### [SUPPLIED DATA]
◆ ◆ ◆ ◆ ◆
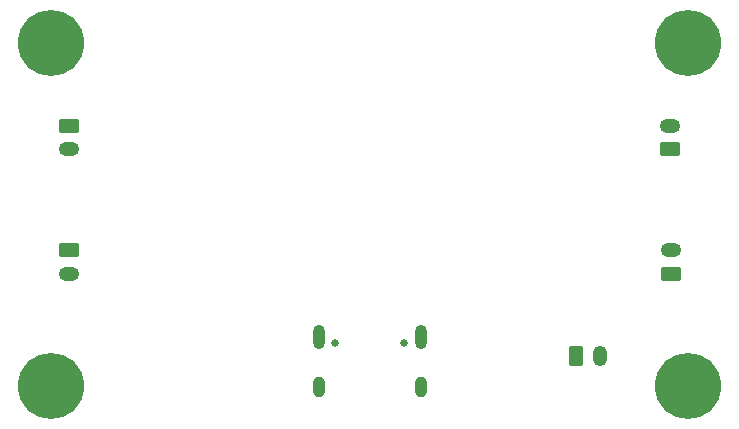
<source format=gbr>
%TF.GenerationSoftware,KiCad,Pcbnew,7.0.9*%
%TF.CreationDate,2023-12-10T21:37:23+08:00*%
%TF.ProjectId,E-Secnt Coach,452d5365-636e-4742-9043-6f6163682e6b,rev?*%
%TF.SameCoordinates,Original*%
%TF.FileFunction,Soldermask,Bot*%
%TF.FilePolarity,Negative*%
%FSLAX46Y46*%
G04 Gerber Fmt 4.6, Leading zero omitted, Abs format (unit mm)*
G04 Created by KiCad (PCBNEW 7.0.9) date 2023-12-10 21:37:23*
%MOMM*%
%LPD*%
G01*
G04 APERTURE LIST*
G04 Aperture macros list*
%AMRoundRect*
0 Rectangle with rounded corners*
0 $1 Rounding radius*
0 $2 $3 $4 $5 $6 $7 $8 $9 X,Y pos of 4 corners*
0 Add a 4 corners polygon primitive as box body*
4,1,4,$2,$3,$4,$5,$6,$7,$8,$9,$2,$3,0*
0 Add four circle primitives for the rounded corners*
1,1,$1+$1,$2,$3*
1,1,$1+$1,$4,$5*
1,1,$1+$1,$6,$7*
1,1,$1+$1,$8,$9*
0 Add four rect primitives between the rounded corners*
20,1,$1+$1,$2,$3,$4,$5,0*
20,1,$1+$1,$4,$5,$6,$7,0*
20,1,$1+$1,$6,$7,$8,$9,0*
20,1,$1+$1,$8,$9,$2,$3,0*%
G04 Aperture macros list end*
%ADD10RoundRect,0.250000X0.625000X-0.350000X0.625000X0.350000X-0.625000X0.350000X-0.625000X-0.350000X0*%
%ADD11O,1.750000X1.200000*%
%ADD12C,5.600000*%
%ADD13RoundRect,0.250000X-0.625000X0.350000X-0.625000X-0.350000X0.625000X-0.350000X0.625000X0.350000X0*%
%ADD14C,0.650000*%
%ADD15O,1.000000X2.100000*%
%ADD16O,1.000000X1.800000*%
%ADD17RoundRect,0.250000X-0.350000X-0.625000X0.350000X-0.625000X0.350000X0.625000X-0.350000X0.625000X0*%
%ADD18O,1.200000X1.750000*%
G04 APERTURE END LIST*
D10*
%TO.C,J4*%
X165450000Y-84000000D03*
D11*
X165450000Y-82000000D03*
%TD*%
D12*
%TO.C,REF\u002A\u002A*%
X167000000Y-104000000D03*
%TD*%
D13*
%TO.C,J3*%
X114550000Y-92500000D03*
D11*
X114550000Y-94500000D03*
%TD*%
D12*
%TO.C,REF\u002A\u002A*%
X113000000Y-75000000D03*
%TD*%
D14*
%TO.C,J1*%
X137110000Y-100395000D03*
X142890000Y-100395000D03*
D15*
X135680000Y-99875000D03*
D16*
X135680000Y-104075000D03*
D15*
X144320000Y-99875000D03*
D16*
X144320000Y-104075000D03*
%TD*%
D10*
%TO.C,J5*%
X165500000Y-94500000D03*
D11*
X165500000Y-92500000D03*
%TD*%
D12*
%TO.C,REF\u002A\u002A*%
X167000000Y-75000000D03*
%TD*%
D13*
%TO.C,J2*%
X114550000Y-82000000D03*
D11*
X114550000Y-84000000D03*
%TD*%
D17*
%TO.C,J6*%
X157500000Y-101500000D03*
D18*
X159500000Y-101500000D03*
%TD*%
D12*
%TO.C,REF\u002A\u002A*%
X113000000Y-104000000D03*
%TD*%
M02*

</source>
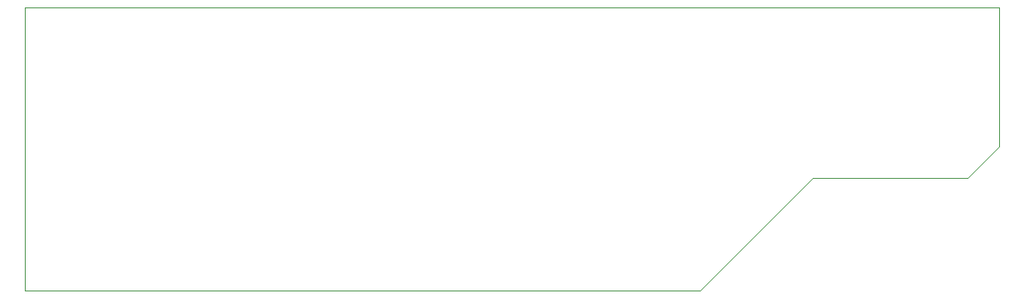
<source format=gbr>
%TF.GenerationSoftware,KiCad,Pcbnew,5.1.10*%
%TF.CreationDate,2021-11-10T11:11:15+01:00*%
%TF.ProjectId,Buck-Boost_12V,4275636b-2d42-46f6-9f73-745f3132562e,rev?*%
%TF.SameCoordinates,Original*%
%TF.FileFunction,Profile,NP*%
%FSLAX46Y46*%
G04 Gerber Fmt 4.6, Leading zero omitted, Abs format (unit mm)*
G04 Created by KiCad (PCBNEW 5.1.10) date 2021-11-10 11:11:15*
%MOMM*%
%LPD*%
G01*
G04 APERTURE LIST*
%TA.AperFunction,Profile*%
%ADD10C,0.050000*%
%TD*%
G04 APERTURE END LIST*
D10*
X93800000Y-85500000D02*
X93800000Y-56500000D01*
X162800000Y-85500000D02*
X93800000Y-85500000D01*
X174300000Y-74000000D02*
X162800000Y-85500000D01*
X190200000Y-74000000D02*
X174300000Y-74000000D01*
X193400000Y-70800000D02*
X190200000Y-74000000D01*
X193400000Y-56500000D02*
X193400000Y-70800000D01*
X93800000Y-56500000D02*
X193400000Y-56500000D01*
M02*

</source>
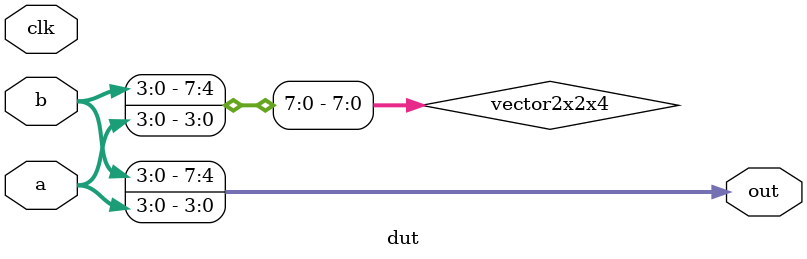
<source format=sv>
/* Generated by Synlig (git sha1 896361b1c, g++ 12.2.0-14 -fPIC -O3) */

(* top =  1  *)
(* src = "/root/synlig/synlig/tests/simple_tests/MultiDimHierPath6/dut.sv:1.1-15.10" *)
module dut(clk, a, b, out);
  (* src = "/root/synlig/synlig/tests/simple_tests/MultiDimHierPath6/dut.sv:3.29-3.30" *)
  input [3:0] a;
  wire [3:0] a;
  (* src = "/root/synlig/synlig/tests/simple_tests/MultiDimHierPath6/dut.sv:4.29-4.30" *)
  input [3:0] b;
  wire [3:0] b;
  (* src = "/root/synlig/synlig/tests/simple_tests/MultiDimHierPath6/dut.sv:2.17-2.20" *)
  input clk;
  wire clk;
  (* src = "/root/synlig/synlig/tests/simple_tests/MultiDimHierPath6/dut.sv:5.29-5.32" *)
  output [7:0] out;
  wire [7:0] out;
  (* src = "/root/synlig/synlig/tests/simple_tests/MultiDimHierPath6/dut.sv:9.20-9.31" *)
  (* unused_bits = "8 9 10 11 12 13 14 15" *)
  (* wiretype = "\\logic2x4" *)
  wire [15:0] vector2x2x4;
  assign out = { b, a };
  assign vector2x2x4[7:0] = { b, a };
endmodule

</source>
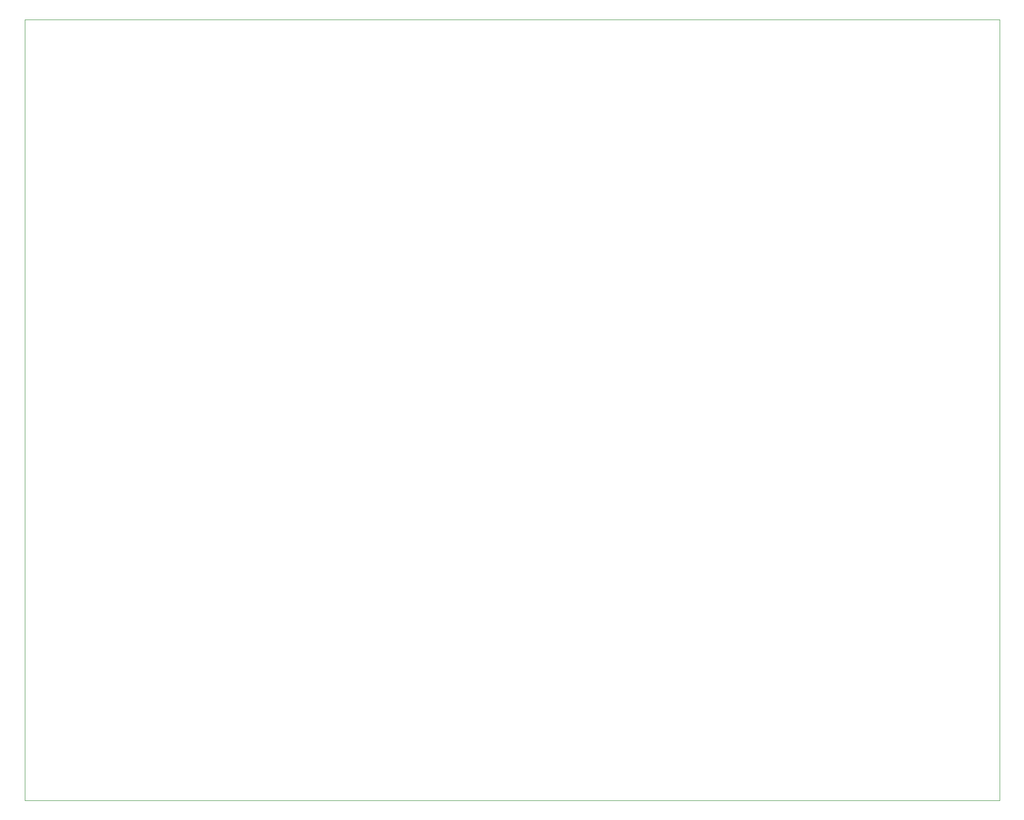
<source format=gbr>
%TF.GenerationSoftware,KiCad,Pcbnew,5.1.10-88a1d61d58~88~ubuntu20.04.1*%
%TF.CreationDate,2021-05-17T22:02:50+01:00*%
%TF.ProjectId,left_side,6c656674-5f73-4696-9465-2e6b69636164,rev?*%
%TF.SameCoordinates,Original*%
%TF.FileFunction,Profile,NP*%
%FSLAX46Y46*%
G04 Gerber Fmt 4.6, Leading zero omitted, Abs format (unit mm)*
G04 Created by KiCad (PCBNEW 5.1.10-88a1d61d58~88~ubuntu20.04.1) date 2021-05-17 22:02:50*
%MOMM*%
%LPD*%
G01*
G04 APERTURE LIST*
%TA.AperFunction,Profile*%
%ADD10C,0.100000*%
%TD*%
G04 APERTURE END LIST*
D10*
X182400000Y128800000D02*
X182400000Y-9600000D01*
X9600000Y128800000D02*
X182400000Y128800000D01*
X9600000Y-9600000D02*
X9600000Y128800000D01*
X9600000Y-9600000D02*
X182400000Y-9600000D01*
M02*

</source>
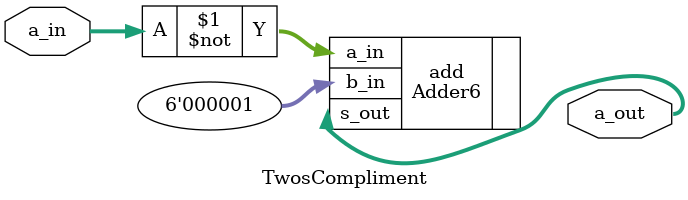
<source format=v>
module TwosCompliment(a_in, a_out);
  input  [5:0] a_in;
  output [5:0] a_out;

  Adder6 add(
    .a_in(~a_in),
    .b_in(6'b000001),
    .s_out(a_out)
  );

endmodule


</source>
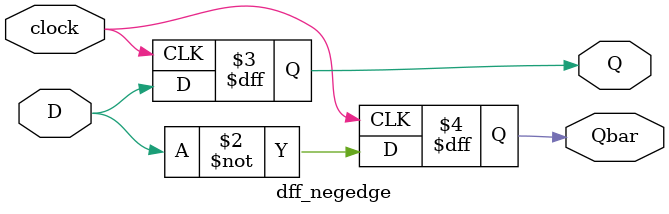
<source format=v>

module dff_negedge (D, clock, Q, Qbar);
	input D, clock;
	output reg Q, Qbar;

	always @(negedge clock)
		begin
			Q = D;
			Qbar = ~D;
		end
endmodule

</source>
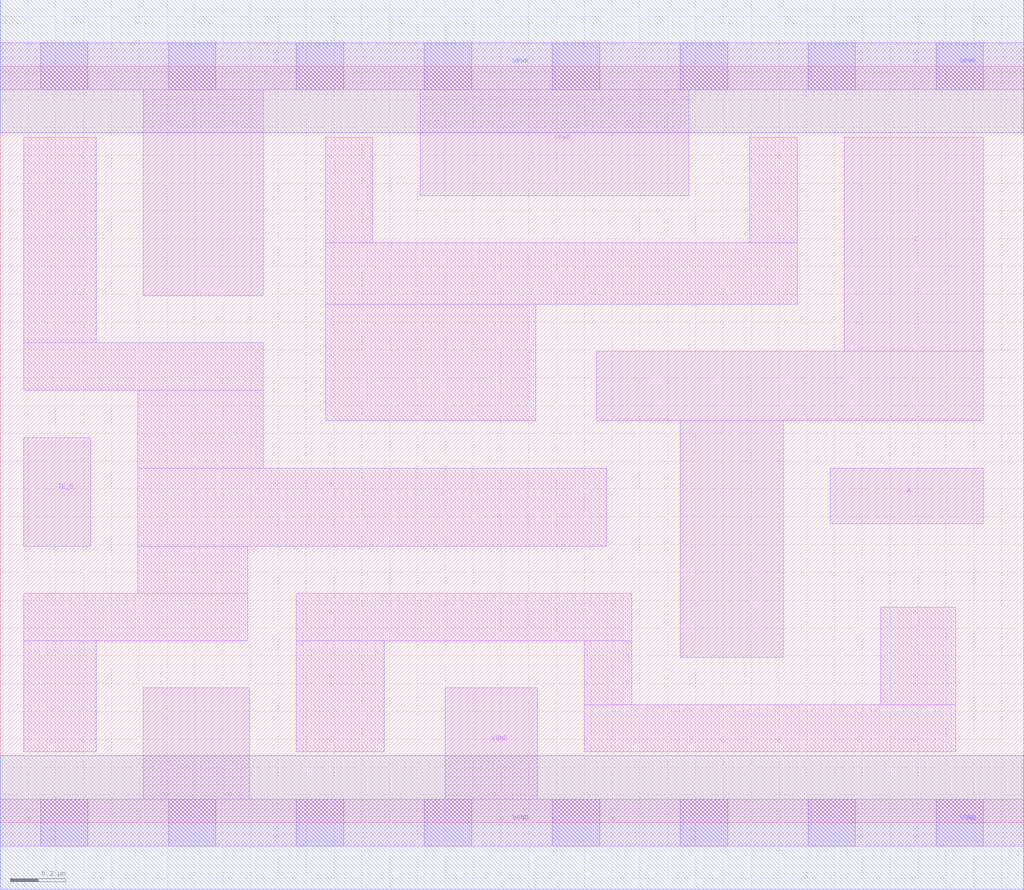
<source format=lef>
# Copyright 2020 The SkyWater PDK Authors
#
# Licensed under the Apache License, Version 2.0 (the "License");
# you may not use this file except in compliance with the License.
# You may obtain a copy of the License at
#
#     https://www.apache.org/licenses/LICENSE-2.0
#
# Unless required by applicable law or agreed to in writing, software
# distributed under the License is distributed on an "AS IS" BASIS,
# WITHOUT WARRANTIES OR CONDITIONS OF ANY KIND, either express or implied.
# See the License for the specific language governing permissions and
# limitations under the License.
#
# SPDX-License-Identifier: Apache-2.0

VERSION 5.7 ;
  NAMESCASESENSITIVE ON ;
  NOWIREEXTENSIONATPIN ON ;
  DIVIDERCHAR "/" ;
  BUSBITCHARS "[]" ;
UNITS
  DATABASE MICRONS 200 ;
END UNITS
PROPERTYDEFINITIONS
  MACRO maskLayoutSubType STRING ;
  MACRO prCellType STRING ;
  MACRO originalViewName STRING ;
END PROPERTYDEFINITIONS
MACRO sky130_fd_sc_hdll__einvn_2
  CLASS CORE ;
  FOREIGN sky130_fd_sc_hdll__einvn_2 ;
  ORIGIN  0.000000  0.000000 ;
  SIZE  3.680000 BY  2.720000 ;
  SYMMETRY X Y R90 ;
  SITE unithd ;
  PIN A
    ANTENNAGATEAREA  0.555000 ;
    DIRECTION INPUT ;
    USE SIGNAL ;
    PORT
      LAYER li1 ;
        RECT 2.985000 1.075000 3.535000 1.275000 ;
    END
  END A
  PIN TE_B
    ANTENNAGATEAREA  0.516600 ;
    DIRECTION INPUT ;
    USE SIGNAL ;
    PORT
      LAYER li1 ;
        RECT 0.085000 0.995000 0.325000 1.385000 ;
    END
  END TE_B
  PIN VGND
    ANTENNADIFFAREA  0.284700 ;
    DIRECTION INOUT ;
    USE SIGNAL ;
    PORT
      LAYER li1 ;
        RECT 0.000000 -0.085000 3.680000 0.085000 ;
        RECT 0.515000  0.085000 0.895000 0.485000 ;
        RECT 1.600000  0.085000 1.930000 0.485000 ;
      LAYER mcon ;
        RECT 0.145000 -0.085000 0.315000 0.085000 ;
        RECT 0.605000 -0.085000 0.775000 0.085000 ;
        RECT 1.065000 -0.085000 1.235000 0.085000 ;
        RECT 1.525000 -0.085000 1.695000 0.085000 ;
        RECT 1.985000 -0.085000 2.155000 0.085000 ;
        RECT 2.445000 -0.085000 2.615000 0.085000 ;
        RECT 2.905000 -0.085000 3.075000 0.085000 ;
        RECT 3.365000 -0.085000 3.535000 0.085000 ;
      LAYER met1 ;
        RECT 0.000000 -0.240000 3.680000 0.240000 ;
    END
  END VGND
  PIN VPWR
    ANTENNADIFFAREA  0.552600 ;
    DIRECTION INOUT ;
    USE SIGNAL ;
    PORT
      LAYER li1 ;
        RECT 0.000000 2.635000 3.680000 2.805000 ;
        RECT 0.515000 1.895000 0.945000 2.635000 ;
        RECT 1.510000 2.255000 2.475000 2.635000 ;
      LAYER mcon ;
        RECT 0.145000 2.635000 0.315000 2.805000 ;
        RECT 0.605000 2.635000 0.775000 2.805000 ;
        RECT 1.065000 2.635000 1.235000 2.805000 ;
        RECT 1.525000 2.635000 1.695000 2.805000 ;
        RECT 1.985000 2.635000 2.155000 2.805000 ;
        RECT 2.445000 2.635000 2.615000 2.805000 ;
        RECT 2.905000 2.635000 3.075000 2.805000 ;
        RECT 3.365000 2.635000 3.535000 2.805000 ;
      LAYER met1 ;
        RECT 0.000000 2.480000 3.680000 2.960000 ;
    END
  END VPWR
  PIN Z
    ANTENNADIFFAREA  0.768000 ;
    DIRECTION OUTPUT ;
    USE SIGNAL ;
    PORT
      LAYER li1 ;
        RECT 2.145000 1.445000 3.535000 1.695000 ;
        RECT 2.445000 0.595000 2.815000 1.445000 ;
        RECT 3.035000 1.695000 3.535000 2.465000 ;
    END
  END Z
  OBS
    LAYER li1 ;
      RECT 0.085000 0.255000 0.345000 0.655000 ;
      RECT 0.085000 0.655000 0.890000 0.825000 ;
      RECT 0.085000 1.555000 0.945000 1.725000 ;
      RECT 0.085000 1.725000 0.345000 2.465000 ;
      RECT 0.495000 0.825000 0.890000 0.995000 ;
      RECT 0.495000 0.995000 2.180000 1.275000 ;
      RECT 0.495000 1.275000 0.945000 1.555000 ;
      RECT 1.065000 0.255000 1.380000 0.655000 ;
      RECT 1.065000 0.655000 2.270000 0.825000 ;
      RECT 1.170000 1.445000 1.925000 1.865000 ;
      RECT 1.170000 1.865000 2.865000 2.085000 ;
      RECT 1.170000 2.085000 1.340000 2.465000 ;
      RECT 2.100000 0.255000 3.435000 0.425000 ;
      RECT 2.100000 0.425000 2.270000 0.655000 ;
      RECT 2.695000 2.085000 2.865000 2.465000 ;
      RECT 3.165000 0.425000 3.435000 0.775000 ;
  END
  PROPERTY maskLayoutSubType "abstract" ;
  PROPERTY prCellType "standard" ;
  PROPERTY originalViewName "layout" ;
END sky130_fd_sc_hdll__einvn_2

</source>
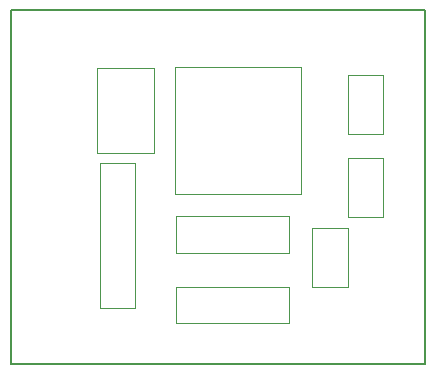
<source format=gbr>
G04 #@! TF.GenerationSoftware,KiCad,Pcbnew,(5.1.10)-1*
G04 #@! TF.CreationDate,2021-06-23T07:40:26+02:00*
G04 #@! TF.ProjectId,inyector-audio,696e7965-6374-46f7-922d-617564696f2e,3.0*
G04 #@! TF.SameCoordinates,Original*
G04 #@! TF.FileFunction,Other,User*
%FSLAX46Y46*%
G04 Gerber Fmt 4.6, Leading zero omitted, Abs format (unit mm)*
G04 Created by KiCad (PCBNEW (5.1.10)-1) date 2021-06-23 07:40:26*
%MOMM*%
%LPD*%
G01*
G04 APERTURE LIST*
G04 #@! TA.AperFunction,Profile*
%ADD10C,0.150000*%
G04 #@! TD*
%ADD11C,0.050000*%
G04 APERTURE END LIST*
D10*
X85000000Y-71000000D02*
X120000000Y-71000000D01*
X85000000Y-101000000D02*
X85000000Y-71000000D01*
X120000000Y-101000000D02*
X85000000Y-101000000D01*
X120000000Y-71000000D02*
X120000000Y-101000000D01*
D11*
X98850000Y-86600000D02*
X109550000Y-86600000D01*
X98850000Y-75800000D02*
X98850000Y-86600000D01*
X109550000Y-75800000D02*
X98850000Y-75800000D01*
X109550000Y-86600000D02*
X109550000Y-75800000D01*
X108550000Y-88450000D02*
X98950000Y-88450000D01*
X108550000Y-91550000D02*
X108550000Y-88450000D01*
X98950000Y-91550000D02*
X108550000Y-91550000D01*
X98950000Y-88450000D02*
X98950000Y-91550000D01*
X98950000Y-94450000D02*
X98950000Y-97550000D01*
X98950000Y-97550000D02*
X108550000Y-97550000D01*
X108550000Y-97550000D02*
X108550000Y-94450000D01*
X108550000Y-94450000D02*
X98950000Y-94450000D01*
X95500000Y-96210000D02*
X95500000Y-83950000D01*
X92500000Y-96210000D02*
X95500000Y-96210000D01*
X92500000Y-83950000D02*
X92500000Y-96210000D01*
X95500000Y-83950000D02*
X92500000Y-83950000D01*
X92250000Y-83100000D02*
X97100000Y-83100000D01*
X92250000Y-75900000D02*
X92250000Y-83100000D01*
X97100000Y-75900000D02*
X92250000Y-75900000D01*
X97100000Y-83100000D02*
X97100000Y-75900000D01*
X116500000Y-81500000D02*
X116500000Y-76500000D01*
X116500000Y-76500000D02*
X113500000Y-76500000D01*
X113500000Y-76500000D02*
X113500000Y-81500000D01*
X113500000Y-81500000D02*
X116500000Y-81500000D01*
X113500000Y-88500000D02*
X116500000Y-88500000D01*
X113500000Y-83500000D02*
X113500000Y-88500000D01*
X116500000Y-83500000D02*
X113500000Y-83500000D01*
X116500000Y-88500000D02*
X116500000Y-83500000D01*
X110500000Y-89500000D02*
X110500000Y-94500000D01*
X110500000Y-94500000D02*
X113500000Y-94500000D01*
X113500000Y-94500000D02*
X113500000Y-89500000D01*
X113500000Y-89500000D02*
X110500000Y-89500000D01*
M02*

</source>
◆ ◆ ◆ ◆ ◆
### [TASK BRIEF]
Find the line with "X95500000Y-96210000D01*" in the entries above. Retype it and each line after it, exactly, through the line with "X97100000Y-75900000D02*", and stop there.

### [RESPONSE FOR THIS EXERCISE]
X95500000Y-96210000D01*
X92500000Y-83950000D02*
X92500000Y-96210000D01*
X95500000Y-83950000D02*
X92500000Y-83950000D01*
X92250000Y-83100000D02*
X97100000Y-83100000D01*
X92250000Y-75900000D02*
X92250000Y-83100000D01*
X97100000Y-75900000D02*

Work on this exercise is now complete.